濱野:そうです。集中力がなかったわけではないんですけど。
――他にもやりたいことがいろいろあった、と。
濱野:はい。やりたいことがいろいろあったし、それができちゃったんで。
――2019年9月リリースの3rdアルバム『Infinity mirror』に「Rooftop」という曲が入っていますね。
濱野:そうなんです。入っているんです。でも、偶然です。ただ、僕らの曲のほうが早かったんじゃないかな。
――ROOFTOPの設立は2017年ですけど。
濱野:いや、2016年にインドに行ったとき、向こうで作ったから、僕のほうが早かった(笑)。
――現在作っているというアルバムなんですけど、さっきVRのフルダイブからもう1回、地上に戻ろうっておっしゃっていましたよね。どんな作品になりそうですか? 地上に戻ると聞いて、ぱっと思いついたのが、生々しいバンドサウンドだったんですけど。
濱野:あ、そうなると思います。思いますけど、これまでやってきたこと全部の合体みたいなアルバムになると思います。
――それこそ集大成のような。
濱野:そうです。
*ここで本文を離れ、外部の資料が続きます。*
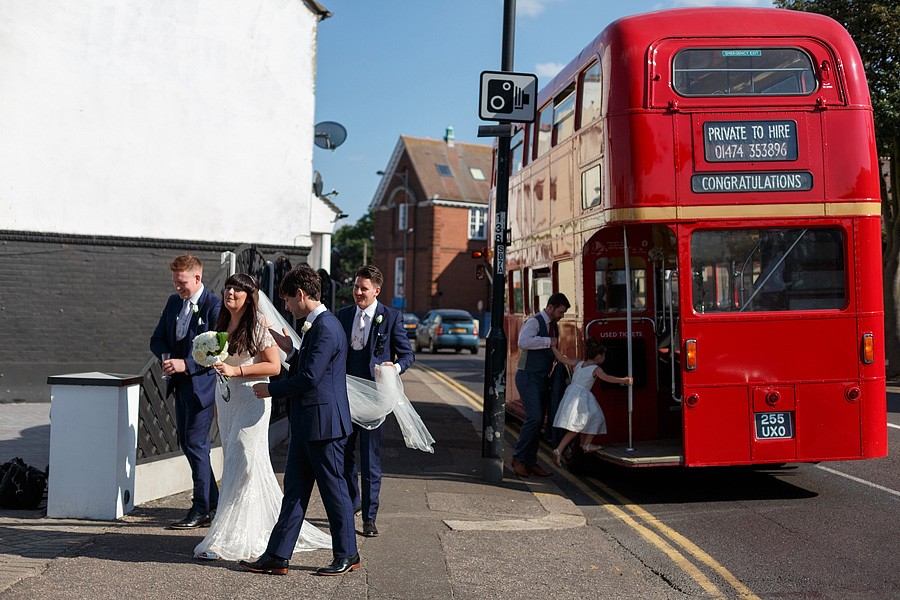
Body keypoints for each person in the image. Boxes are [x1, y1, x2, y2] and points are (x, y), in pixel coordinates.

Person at [193, 273, 331, 561]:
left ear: (249, 296)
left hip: (253, 398)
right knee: (235, 460)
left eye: (237, 290)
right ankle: (237, 529)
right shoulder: (220, 323)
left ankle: (229, 537)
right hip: (228, 399)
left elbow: (273, 366)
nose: (230, 293)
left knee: (242, 457)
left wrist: (236, 371)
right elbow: (222, 363)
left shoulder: (257, 326)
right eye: (227, 288)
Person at [241, 264, 359, 577]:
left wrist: (271, 388)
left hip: (324, 426)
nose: (287, 306)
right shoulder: (316, 326)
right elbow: (309, 367)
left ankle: (348, 554)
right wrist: (290, 351)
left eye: (289, 300)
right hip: (309, 424)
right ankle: (278, 556)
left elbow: (309, 378)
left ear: (302, 295)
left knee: (334, 492)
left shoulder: (325, 327)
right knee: (293, 492)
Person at [337, 265, 414, 538]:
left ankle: (369, 517)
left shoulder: (391, 317)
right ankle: (354, 499)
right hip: (344, 396)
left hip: (373, 399)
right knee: (342, 453)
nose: (358, 292)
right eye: (356, 286)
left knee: (371, 460)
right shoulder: (344, 316)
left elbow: (407, 355)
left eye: (363, 288)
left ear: (377, 291)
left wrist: (394, 368)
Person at [150, 254, 222, 529]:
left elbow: (218, 351)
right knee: (188, 443)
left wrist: (186, 364)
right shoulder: (173, 303)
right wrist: (167, 356)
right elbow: (156, 338)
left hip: (202, 388)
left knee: (196, 444)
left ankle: (201, 509)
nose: (178, 288)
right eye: (175, 283)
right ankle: (212, 498)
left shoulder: (214, 307)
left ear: (197, 278)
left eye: (182, 283)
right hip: (179, 385)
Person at [511, 292, 571, 478]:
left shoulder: (554, 326)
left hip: (541, 378)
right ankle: (518, 459)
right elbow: (523, 342)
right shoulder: (535, 322)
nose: (562, 315)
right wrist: (549, 341)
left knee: (539, 423)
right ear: (551, 307)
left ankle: (530, 463)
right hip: (527, 377)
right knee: (535, 418)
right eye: (560, 311)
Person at [548, 338, 633, 466]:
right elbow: (607, 378)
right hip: (582, 396)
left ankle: (571, 447)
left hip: (571, 394)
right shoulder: (595, 369)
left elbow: (562, 359)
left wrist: (554, 347)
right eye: (603, 355)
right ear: (599, 356)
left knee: (579, 424)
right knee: (595, 418)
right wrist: (624, 380)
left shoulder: (578, 363)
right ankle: (577, 446)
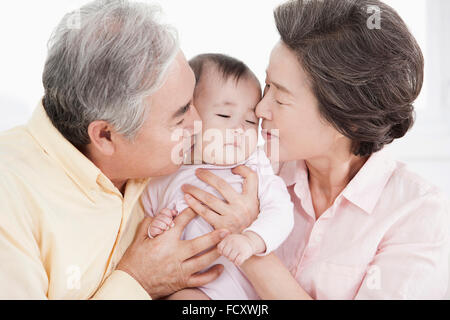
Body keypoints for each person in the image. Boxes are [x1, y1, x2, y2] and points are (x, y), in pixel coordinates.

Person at [181, 0, 450, 299]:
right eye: (267, 86)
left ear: (348, 121)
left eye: (280, 99)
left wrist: (250, 237)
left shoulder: (416, 214)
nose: (260, 109)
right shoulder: (249, 170)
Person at [0, 0, 260, 299]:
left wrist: (251, 227)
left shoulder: (179, 162)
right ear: (106, 135)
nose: (199, 122)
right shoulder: (10, 201)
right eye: (181, 114)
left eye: (193, 101)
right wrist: (138, 281)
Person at [143, 54, 294, 300]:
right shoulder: (167, 171)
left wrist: (251, 240)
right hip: (190, 288)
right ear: (190, 116)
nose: (239, 128)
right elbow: (147, 218)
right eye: (225, 116)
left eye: (249, 121)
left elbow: (281, 213)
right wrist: (156, 226)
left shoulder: (256, 168)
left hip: (240, 291)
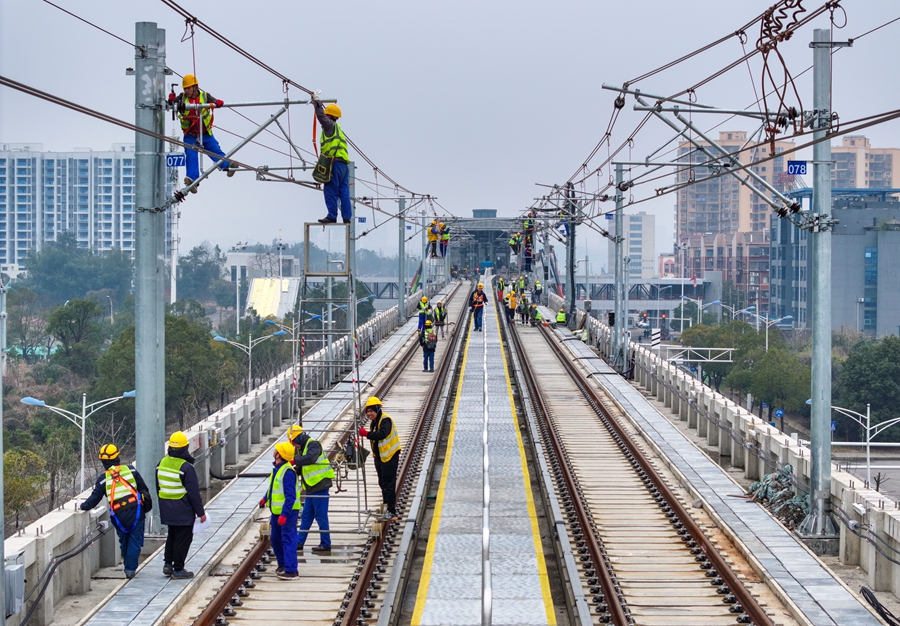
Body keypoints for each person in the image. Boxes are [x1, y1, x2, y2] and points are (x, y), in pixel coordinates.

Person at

それをもっともっとわかりやすく、シンプルに研ぎ澄ましたものになると思います。
久富:これまで培ってきたものを全部消化できるようなね。
濱野:今年中には出したいですね。
――最後にWWWXワンマンの意気込みを聞かせてください。
濱野:セットリストはベスト&新曲になると思います。すごい旅になると思うので、みんな、来てください。